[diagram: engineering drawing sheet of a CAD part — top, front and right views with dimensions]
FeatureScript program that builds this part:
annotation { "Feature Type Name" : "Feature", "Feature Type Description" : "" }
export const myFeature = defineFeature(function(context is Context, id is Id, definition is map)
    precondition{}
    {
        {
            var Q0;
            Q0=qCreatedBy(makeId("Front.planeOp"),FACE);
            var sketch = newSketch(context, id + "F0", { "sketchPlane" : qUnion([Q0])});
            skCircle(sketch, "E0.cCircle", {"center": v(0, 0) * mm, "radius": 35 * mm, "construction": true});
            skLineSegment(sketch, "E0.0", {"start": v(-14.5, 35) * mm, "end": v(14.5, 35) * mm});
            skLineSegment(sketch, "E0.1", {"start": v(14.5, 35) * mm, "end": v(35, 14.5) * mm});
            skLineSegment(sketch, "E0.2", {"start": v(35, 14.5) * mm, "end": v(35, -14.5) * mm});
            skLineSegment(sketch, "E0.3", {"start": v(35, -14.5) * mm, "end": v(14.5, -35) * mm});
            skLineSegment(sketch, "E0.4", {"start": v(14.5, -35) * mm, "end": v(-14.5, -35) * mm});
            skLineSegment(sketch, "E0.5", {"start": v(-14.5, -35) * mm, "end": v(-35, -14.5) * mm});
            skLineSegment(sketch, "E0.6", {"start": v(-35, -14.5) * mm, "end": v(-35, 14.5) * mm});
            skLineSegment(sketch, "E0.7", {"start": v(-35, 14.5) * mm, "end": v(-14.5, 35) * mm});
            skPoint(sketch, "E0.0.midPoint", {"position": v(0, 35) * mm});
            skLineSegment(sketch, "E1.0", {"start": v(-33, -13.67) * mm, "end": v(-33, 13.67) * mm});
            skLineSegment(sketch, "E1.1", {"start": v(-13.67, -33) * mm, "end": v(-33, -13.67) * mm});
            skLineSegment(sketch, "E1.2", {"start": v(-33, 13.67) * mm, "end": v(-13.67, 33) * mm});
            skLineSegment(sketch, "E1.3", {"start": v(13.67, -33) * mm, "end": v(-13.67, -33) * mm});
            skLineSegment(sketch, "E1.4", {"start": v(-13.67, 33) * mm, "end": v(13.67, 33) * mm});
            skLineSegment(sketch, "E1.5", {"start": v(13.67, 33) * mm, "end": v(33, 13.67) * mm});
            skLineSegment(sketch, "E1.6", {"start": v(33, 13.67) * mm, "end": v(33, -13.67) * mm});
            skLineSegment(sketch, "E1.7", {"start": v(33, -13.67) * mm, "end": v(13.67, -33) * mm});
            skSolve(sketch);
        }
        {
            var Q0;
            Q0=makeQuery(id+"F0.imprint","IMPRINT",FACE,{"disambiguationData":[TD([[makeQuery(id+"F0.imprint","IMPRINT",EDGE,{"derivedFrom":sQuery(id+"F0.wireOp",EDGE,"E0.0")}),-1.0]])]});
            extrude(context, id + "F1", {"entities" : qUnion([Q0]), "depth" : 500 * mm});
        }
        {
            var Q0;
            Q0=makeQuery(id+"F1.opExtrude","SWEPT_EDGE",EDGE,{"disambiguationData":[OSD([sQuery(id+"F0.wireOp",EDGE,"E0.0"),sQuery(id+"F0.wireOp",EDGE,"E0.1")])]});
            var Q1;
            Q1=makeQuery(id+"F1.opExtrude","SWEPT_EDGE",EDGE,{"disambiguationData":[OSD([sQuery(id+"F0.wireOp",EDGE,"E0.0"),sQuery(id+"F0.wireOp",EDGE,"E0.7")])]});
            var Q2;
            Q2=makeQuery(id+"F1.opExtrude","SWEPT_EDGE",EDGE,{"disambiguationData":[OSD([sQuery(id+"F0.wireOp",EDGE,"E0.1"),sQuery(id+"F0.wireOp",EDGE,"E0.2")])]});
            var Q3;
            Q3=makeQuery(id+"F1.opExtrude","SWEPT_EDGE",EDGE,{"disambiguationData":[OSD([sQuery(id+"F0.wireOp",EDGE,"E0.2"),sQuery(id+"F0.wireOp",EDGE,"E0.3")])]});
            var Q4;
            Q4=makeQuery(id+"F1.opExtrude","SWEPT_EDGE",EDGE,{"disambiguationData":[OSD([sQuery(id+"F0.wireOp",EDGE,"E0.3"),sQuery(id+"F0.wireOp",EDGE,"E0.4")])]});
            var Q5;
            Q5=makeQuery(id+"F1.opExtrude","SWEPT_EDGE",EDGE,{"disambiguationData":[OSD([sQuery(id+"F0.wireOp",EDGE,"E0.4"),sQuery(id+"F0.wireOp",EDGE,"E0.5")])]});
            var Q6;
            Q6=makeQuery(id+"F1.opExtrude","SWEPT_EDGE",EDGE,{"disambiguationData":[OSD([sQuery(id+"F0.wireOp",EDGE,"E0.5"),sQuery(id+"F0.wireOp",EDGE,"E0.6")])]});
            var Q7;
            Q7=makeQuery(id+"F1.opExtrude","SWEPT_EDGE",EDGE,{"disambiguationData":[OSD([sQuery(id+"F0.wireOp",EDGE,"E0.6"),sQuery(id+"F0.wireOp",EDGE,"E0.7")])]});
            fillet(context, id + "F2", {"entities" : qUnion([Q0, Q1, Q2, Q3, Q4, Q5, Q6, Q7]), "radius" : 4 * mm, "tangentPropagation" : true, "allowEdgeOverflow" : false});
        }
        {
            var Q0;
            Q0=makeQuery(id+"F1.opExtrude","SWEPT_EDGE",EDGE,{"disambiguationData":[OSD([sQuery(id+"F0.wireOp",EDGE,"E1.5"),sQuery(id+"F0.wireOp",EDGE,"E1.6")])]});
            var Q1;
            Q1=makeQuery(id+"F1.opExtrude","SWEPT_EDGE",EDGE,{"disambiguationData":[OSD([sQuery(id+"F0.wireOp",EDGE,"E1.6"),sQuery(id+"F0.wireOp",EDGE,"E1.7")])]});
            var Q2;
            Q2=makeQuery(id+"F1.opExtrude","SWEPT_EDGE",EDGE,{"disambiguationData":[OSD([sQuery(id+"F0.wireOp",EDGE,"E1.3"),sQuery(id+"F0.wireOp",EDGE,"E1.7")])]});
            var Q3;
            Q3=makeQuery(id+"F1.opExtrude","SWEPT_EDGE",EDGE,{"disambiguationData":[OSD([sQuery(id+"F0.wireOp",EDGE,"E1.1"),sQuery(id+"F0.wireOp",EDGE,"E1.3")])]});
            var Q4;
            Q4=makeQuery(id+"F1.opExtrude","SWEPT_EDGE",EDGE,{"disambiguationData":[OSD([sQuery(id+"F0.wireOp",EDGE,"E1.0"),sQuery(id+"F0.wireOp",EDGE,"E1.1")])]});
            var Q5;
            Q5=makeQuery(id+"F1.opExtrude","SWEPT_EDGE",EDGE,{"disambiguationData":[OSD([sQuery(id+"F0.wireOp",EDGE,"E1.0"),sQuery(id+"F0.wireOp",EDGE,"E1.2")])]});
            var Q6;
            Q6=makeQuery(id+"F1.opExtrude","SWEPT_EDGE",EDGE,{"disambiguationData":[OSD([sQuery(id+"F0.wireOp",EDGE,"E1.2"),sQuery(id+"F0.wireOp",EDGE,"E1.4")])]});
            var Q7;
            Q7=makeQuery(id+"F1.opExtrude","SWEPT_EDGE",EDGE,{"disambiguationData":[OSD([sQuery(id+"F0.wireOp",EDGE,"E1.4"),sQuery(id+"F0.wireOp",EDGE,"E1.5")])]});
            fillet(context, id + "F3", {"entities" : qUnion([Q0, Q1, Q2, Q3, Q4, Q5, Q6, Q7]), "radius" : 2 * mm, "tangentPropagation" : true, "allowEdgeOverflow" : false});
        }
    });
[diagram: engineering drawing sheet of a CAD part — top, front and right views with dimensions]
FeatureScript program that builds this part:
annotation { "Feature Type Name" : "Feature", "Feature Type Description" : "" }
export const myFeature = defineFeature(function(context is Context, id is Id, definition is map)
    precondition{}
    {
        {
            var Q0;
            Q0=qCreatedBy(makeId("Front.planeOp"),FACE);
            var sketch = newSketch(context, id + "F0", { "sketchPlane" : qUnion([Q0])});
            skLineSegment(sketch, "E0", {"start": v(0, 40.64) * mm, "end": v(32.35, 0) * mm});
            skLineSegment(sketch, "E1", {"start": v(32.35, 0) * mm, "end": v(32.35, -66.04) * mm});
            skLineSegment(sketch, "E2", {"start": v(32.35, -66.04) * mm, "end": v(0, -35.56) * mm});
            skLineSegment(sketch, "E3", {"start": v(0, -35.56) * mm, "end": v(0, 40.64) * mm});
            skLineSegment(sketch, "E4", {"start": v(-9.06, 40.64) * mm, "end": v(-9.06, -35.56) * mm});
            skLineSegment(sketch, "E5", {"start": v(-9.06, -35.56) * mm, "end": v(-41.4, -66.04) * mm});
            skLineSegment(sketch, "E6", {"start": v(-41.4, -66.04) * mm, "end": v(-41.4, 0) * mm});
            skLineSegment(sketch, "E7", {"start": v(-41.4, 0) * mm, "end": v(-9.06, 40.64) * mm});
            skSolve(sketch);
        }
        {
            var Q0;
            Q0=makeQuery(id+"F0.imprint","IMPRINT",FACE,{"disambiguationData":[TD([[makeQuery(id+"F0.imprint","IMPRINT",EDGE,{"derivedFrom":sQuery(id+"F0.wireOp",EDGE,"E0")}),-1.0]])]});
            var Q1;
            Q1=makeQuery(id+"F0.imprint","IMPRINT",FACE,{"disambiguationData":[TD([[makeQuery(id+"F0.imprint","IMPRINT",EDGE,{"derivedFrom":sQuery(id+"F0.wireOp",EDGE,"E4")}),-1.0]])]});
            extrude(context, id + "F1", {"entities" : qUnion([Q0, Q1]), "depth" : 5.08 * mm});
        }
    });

------------

What the task requires: Pick out each line in the entries that contains the string "depth".

Solution for this problem:
            extrude(context, id + "F1", {"entities" : qUnion([Q0]), "depth" : 500 * mm});
            extrude(context, id + "F1", {"entities" : qUnion([Q0, Q1]), "depth" : 5.08 * mm});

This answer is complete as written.